The wings weren't much better for him. To put it frankly, Griezmann is not a good enough dribbler or a fast enough sprinter to work full-time on the outside. Though he appeared mentally checked out in his three appearances for Barcelona this season prior to his transfer, those games showed that he has lost a good handful of his quickness, leaving him to flounder on the wing when he received the ball in space.

He was especially disappointing compared to his attack partners, Martin Braithwaite and especially new signing Memphis Depay, both of whom seemed to embrace the lack of Messi's ball dominance. With Griezmann gone, it will open up his spot for someone else to mesh better with those two, and Barcelona has options: Ansu Fati should be back from injury soon, new signing Sergio Agüero could slot into the striker spot, as could Sevilla loanee Luuk de Jong, who arrived on deadline day. Whatever manager Ronald Koeman goes with, it can't be much worse than the man on his way back to Atlético.

Again, these are all problems that anyone could have predicted prior to Griezmann joining Barcelona.
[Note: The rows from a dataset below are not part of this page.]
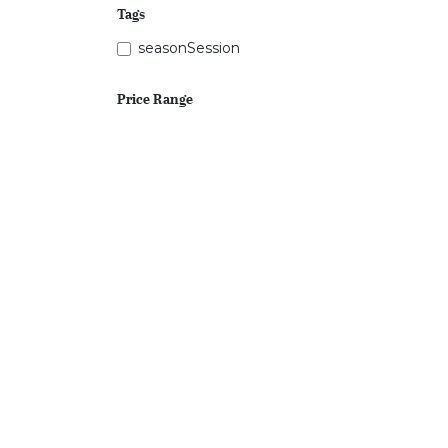
Tags
seasonSession
Price Range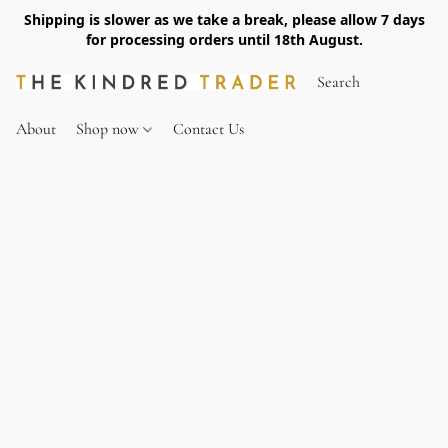
Shipping is slower as we take a break, please allow 7 days
for processing orders until 18th August.
About
Shop now
Contact Us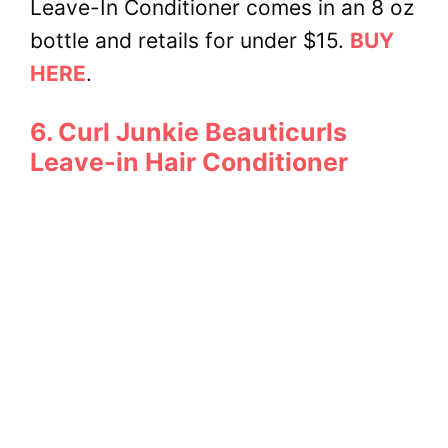
Leave-In Conditioner comes in an 8 oz
bottle and retails for under $15.
BUY
HERE
.
6. Curl Junkie Beauticurls
Leave-in Hair Conditioner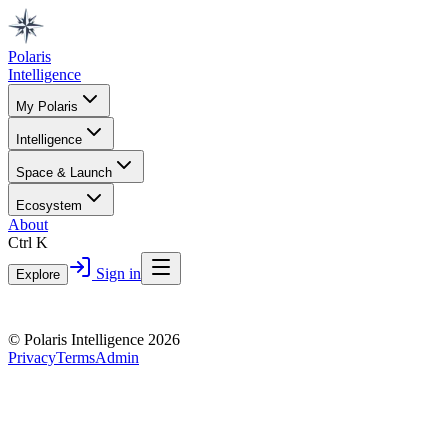
Polaris
Intelligence
My Polaris
Intelligence
Space & Launch
Ecosystem
About
Ctrl K
Sign in
Explore
© Polaris Intelligence 2026
Privacy
Terms
Admin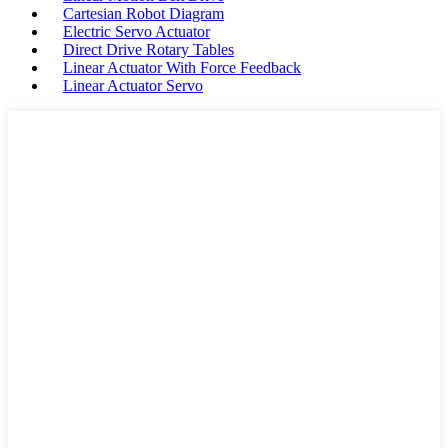
Cartesian Robot Diagram
Electric Servo Actuator
Direct Drive Rotary Tables
Linear Actuator With Force Feedback
Linear Actuator Servo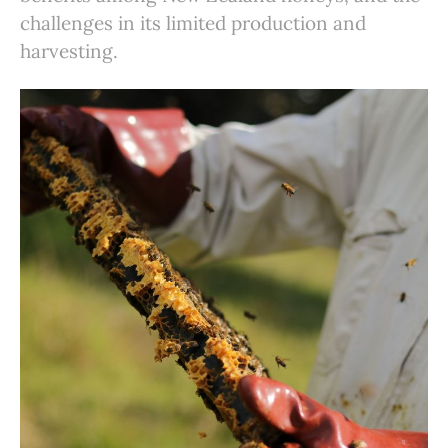
challenges in its limited production and
harvesting.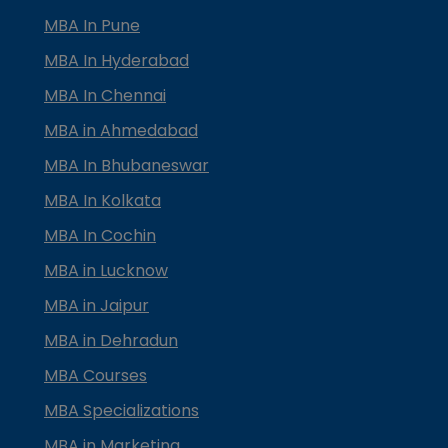
MBA In Pune
MBA In Hyderabad
MBA In Chennai
MBA in Ahmedabad
MBA In Bhubaneswar
MBA In Kolkata
MBA In Cochin
MBA in Lucknow
MBA in Jaipur
MBA in Dehradun
MBA Courses
MBA Specializations
MBA in Marketing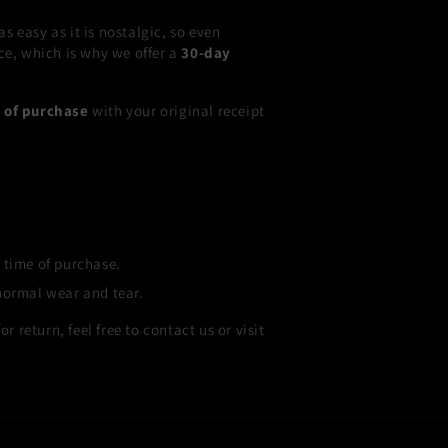
 easy as it is nostalgic, so even
ce, which is why we offer a
30-day
s of purchase
with your original receipt
 time of purchase.
normal wear and tear.
r return, feel free to contact us or visit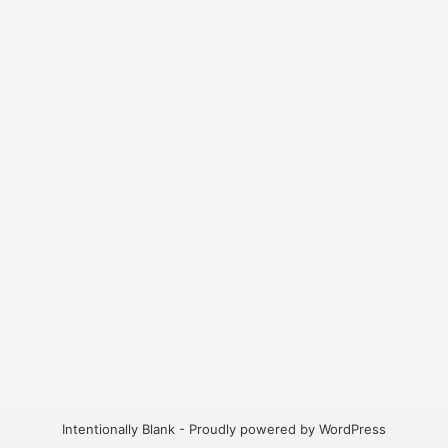
Intentionally Blank - Proudly powered by WordPress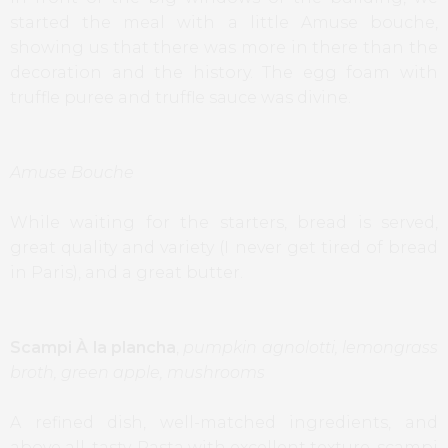
started the meal with a little Amuse bouche,
showing us that there was more in there than the
decoration and the history. The egg foam with
truffle puree and truffle sauce was divine.
Amuse Bouche
While waiting for the starters, bread is served,
great quality and variety (I never get tired of bread
in Paris), and a great butter.
Scampi À la plancha
,
pumpkin agnolotti, lemongrass
broth, green apple, mushrooms
A refined dish, well-matched ingredients, and
above all, tasty. Pasta with excellent texture, scampi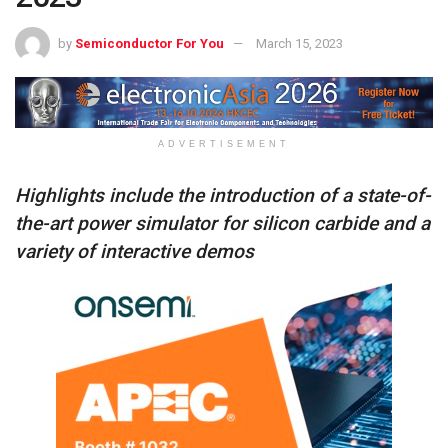
by
Semiconductor For You
March 15, 2023
ADVERTISEMENT
Highlights include the introduction of a state-of-
the-art power simulator for silicon carbide and a
variety of interactive demos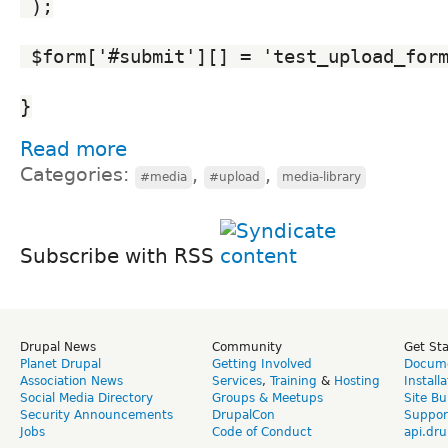
 );
 $form['#submit'][] = 'test_upload_for
}
Read more
Categories:
,
,
#media
#upload
media-library
Subscribe with RSS
Drupal News
Community
Get St
Planet Drupal
Getting Involved
Docume
Association News
Services
,
Training
&
Hosting
Install
Social Media Directory
Groups & Meetups
Site Bu
Security Announcements
DrupalCon
Suppor
Jobs
Code of Conduct
api.dru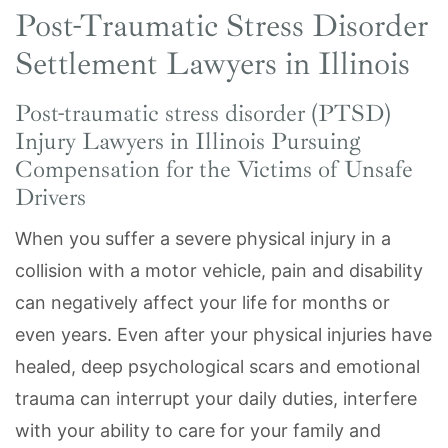
Post-Traumatic Stress Disorder
Settlement Lawyers in Illinois
Post-traumatic stress disorder (PTSD)
Injury Lawyers in Illinois Pursuing
Compensation for the Victims of Unsafe
Drivers
When you suffer a severe physical injury in a
collision with a motor vehicle, pain and disability
can negatively affect your life for months or
even years. Even after your physical injuries have
healed, deep psychological scars and emotional
trauma can interrupt your daily duties, interfere
with your ability to care for your family and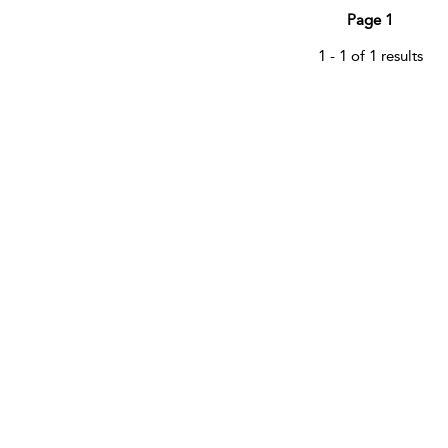
Page 1
1 - 1 of 1 results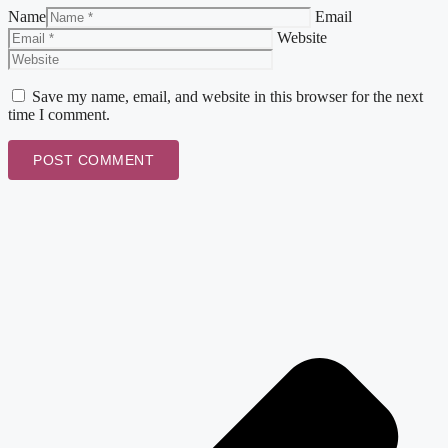
Name
Email
Website
Save my name, email, and website in this browser for the next
time I comment.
The only way this could have worked was with a total retooling of how Barcelona approaches soccer; back then, Luis Suárez was still at Barcelona—he is now Griezmann's teammate once again in Madrid—and something like a 4-1-2-1-2 formation with the Uruguayan and Griezmann up top and Messi behind them could have played more to Griezmann's strengths. That was never going to happen, though, because it would go against Barcelona's culture and because it would minimize Messi's contributions in the final actions before shots. Neither would have been acceptable.

Instead, it's best to look at Griezmann as the third in a trio of costly excesses performed by Barcelona's previous board, spearheaded by the maniacal whims of former president Josep Maria Bartomeu. Along with Ousmane Dembélé in 2017 and Philippe Coutinho in 2018, Griezmann formed a troika of incompetence, though he at least scored some goals compared to his fellow 100 million-plus teammates: 32 in 99 appearances across league, cup, and Champions League play.

His was the biggest disappointment of all, though. Dembélé has been waylaid by a body made of glass, so his true potential never really got a chance to shine through, while Coutinho was even less suited to Barcelona's system, an attacking midfield-slash-playmaking-wing in a club that didn't use the former and had Messi as the latter.

Griezmann, though, was a superstar, one of the best five players in La Liga at the time of his transfer. He was a crown jewel for Bartomeu and his band of lunatics at the wheel, and his fit did not matter in the slightest. It's unfair, but Griezmann's biggest contribution to Barcelona wasn't anything he did on the field; instead, it was the moment when he signed his name on the dotted line of a contract that helped set off the chain of events that landed Messi in Paris. He alone can't be blamed for Messi's departure, but Griezmann served as a perfect example of the mishaps of recent Barcelona memory. He was a poor fit, cost way too much money, and has now left for a fraction of his original cost. It's telling that no one is mourning his departure; he'll best be remembered instead as the poster boy for the most poorly run era of a once-proud club.